> Text passage:
***

Comparison between class serialized storage and class native storage
Java serialization is to convert an object into a string of binary byte arrays, and achieve the purpose of persistence by saving or transferring these byte data. The essence of serialization is to save the current state information of the object, and there is no need to save the complete structural information.
The native storage of Java classes is to map objects to the relationship of the database. An entity class corresponds to a table in the database, and member variables in the class correspond to fields in the database. The purpose of data persistence is achieved through the container of the database.
Both of the above two methods can achieve the purpose of data persistence, so is there any difference in performance between the two?
We will use a comparative experiment to verify whether there is a difference in performance between the two, design a Student class with 12 attributes and implement a serializable interface, and design its corresponding database table and table for storing its serialization, respectively. Observe the difference in time efficiency and space efficiency between the two during the process of accessing records from the database.

***

> Data excerpt:

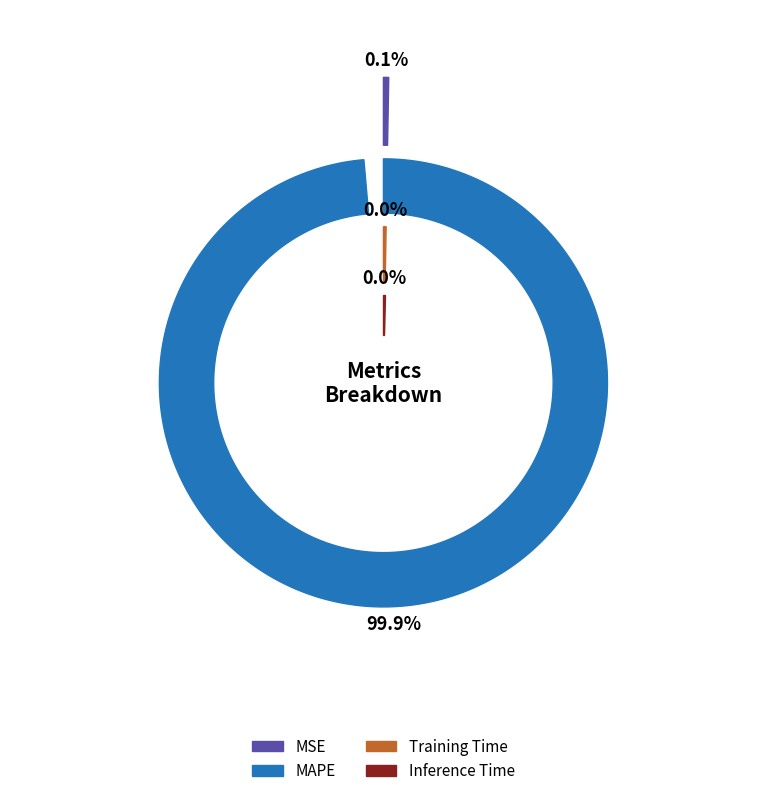

Count the number of slices in the pie.

4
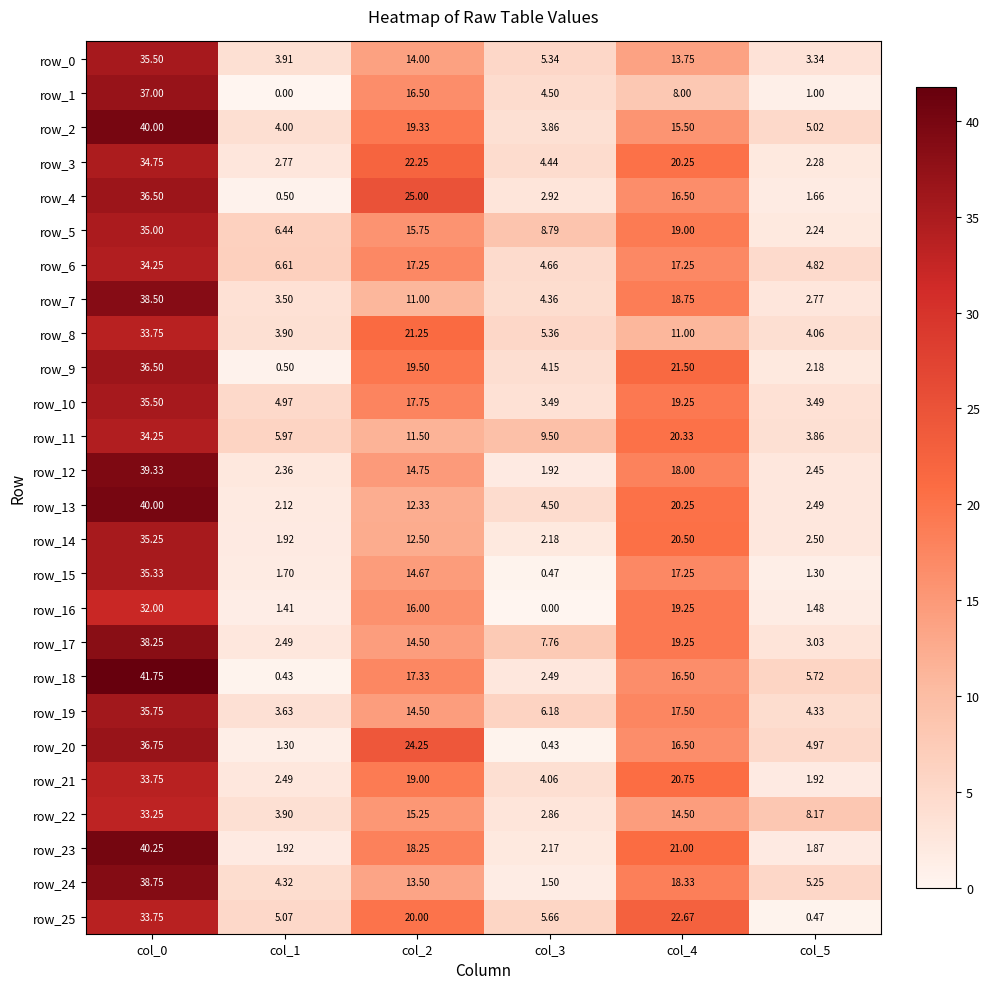

What is the total value across all series at col_1?

78.1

***

> Your assignment:
Reproduce the entire passage above comparing Java class serialized storage with native storage, word for word.

> Result of this task:
Comparison between class serialized storage and class native storage
Java serialization is to convert an object into a string of binary byte arrays, and achieve the purpose of persistence by saving or transferring these byte data. The essence of serialization is to save the current state information of the object, and there is no need to save the complete structural information.
The native storage of Java classes is to map objects to the relationship of the database. An entity class corresponds to a table in the database, and member variables in the class correspond to fields in the database. The purpose of data persistence is achieved through the container of the database.
Both of the above two methods can achieve the purpose of data persistence, so is there any difference in performance between the two?
We will use a comparative experiment to verify whether there is a difference in performance between the two, design a Student class with 12 attributes and implement a serializable interface, and design its corresponding database table and table for storing its serialization, respectively. Observe the difference in time efficiency and space efficiency between the two during the process of accessing records from the database.